Maybe not fear, but, it means you don’t understand: statistics, math or, honestly, basic risk assessment.
I’d argue, it just shows an utter lack of logic or critical thinking skills.
So, sure. You’re not scared, noted.
But, uhm, it doesn’t make the outcome any different.
You’re making bad choices because you’re not using your brain.
And, maybe that *is* something you should look in the mirror and be scared of….
I’m reading this and realizing that you are showing no evidence for any of your statements. Where do I fail to understand statistics, maths or risk assessment? What part of my position lacks logic or critical thinking? I could just say that you’re stupid and hope you get what you deserve, cause you know someone eventually wins the lottery, no matter the odds.
@don ok so what do you suggest?
First…it wasn’t a threat. Then article after article that masks were a waste of time. Then…ventilators. Heard anything bout that lately? Then flattening the curve.
So Don…Everyone stay at home? Death by a thousand cuts….be reasonable take precautions and live your life. The chance of dying is infentesimal for healthy people with no under lying conditions.
Protect those that are at risk…
Do you know what the percentage of the US populations is healthy with no underlying health conditions? If every person who is obese, has hypertension, asthma, diabetes or more serious problems like immune system disorders, transplants on on chemotherapy is excluded, then yes you’re relatively safe. But what will you do when you get COVID-19? Will you get tested? Stay Home? What if you’re asymptomatic?
Solely using the chance of death as your only metric is shortsighted.
A sensible perspective.
As an emergency physician I thought your article was spot on, especially for a layperson. I can’t see where @Don and I read the same post….

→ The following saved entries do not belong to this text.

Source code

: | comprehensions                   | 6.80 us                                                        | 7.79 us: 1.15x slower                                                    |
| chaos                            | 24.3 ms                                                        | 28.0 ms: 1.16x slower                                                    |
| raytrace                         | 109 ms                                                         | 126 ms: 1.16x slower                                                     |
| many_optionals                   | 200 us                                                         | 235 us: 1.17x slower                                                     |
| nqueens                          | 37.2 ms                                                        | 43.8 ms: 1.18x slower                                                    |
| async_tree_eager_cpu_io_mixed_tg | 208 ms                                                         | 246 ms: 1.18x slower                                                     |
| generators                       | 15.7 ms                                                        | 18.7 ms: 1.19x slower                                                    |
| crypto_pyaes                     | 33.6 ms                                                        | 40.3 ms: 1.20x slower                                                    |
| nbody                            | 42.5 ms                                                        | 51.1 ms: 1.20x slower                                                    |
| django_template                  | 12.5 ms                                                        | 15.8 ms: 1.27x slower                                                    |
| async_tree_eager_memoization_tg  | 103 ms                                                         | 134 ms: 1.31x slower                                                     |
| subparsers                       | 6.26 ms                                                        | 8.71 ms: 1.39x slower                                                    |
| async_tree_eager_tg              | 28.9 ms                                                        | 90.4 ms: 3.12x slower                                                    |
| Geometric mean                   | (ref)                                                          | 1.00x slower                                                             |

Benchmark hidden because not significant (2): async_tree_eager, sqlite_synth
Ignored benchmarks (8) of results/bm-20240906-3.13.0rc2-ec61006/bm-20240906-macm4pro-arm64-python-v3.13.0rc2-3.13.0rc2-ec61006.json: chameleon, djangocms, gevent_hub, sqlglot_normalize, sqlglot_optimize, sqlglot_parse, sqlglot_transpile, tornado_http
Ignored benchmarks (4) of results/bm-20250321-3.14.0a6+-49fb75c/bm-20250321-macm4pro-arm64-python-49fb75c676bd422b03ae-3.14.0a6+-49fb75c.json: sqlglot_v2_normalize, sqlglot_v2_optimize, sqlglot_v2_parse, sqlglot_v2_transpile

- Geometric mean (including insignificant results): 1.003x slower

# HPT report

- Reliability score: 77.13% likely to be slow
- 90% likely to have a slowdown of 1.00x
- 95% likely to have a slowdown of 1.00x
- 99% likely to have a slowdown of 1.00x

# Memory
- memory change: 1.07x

Thank you. I try to have a basis for my opinions and not just spout facts without knowing what I’m talking about 🙂
Thank you for posting this. I was a little tired of the other boarding area bloggers and their travel above all else, their skeptical attitude toward science, and for some just straight up weird ideology garbage. Complexity is such a crime in this country.
I write what I feel. I’m not important enough to worry about what my readers will think 🙂
Does anyone else remember a time when knowledge was power? 😉 Thanks for the states on the effectiveness of tests – that’s great info!.